Risikokapital sucht nach Anlagemöglichkeiten
Auf der Finanzierungsseite hat das Interesse an den Startup-Investitionen, trotz der sich ändernden Rahmenbedingungen, offenbar nicht abgenomen. So befanden sich etwa per Ende 2022 laut Swiss Venture Capital Report 55 neue Venture Capital-Fonds in der Fundraising-Phase.
Rein bezogen auf die Zahl der Aktivitäten bringen sich Versicherer mehr in der Start-up-Szene ein als die Banken.
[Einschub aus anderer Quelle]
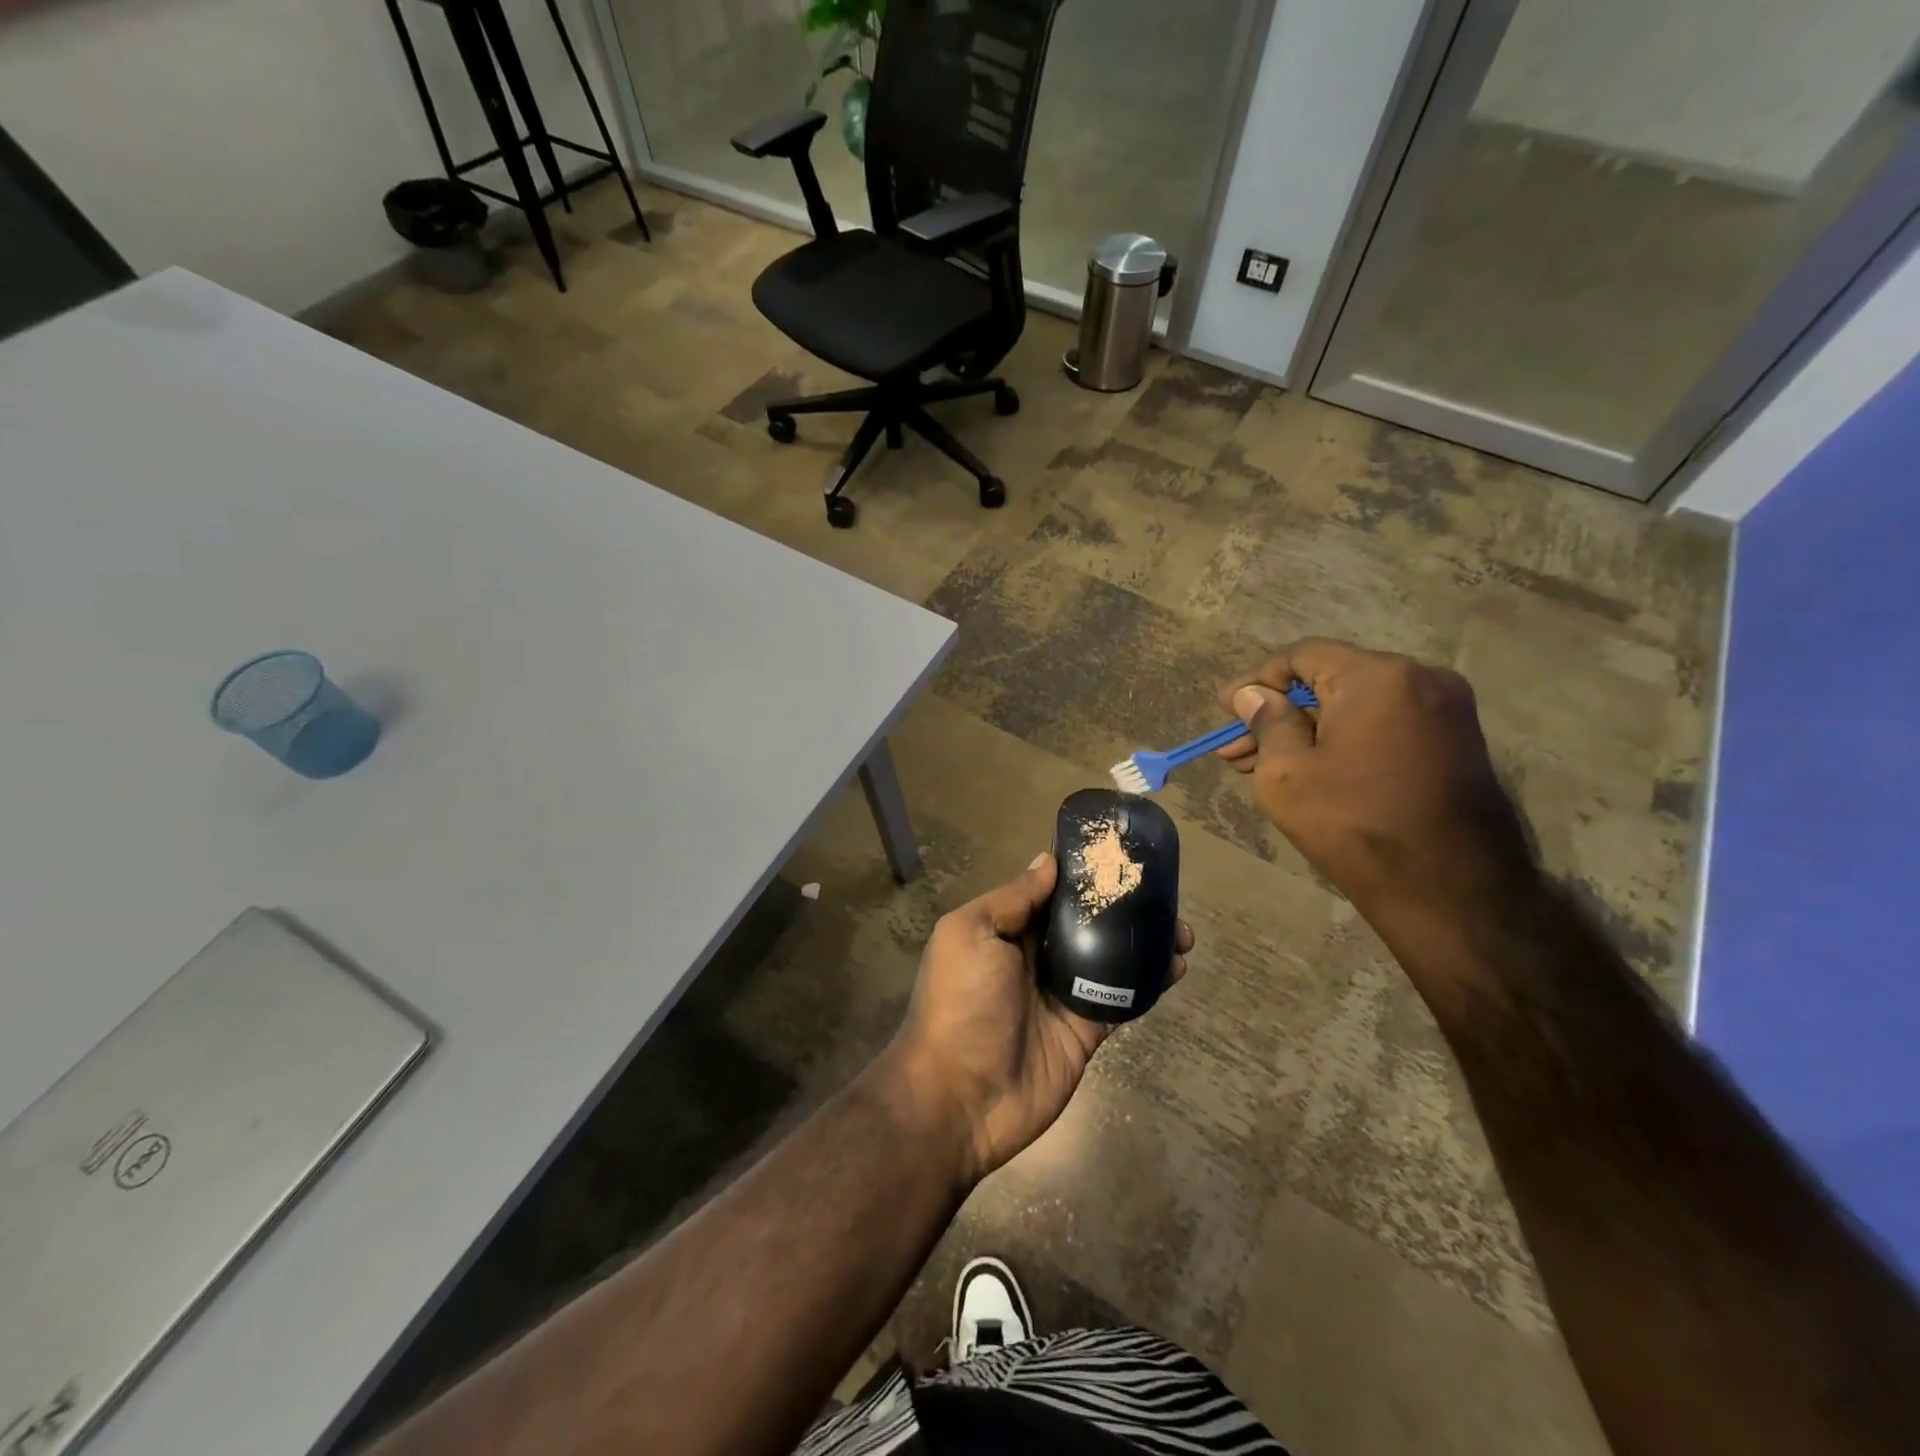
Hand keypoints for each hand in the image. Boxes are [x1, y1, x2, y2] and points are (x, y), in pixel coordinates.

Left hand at [885, 853, 1191, 1185]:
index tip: (1119, 854)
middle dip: (1122, 907)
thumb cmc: (960, 1002)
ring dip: (1144, 943)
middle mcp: (1037, 957)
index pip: (1051, 893)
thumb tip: (1048, 860)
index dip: (1082, 875)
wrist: (961, 1096)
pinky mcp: (1087, 1028)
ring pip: (1112, 958)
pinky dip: (1150, 982)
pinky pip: (1123, 999)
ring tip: (1181, 930)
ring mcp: (1064, 994)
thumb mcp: (970, 934)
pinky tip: (1176, 966)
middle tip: (1162, 892)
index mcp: (1007, 930)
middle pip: (1087, 923)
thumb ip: (1012, 899)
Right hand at [1217, 639, 1535, 941]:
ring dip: (1307, 731)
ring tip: (1259, 766)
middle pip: (1331, 681)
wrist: (1452, 891)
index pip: (1303, 655)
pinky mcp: (1456, 744)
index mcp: (1379, 676)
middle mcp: (1422, 679)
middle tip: (1235, 748)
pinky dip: (1343, 741)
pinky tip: (1309, 771)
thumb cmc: (1355, 824)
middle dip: (1278, 714)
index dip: (1257, 680)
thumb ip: (1267, 723)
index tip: (1225, 709)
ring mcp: (1446, 712)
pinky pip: (1384, 727)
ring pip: (1356, 707)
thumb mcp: (1287, 774)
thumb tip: (1253, 696)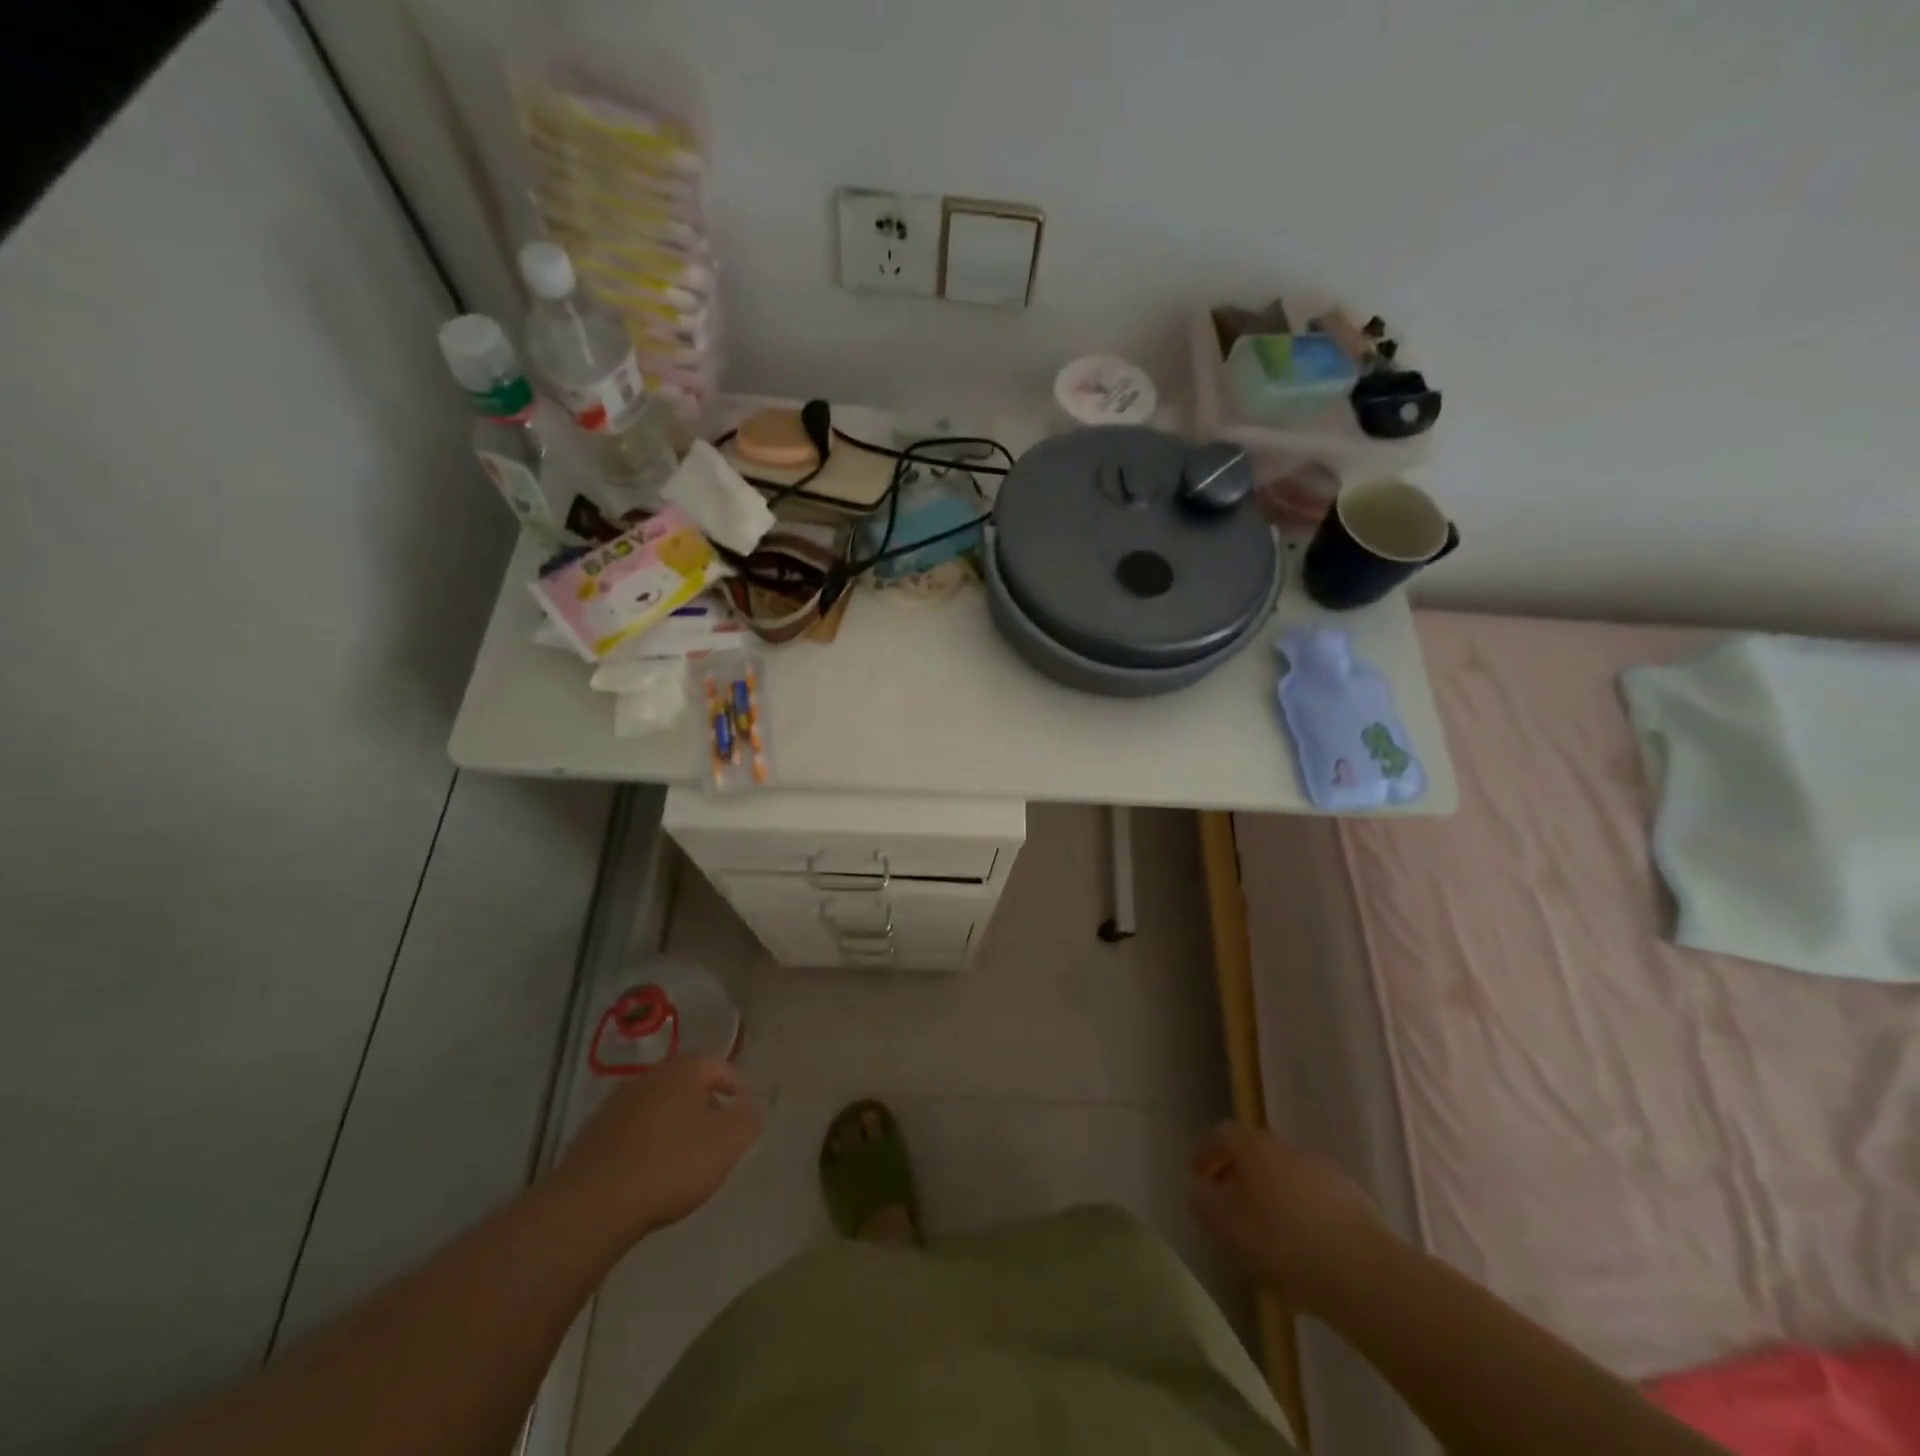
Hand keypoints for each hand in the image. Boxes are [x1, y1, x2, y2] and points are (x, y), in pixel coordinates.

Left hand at [553, 1057, 762, 1246]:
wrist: (591, 1206)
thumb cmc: (670, 1165)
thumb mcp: (727, 1142)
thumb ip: (747, 1118)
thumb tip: (749, 1107)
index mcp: (683, 1069)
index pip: (719, 1065)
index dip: (735, 1086)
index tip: (742, 1113)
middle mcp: (649, 1077)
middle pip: (686, 1085)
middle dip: (703, 1106)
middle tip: (716, 1136)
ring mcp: (615, 1105)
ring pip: (657, 1108)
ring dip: (673, 1126)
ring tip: (683, 1160)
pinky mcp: (592, 1136)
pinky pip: (631, 1133)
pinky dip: (645, 1145)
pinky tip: (648, 1175)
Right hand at [1188, 1121, 1388, 1309]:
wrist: (1367, 1275)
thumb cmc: (1283, 1243)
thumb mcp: (1226, 1226)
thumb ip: (1204, 1202)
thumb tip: (1199, 1188)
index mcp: (1256, 1147)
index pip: (1223, 1134)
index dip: (1206, 1152)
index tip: (1195, 1176)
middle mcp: (1289, 1150)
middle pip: (1257, 1154)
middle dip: (1239, 1175)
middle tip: (1227, 1204)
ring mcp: (1326, 1174)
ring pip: (1287, 1178)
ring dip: (1271, 1196)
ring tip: (1263, 1233)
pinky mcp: (1356, 1205)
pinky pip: (1315, 1202)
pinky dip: (1300, 1215)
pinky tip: (1301, 1249)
Stefan Kyora, Startupticker.ch
Schweizer Versicherungskonzerne treten tendenziell nur wenig als Risikoinvestoren in Erscheinung, sagt Stefan Kyora. Und wenn, dann mit kleineren Summen und bei überschaubaren Wagnis.
Unterstützung von Jungfirmen läuft in der Versicherungsbranche anders. Fakt ist: Es gibt bei allen grösseren Versicherern relativ viel an Inhouse-Aktivitäten und Corporate Investments. Stefan Kyora kommt zu dem Schluss: «Rein bezogen auf die Zahl der Aktivitäten bringen sich Versicherer mehr in der Startup-Szene ein als die Banken.»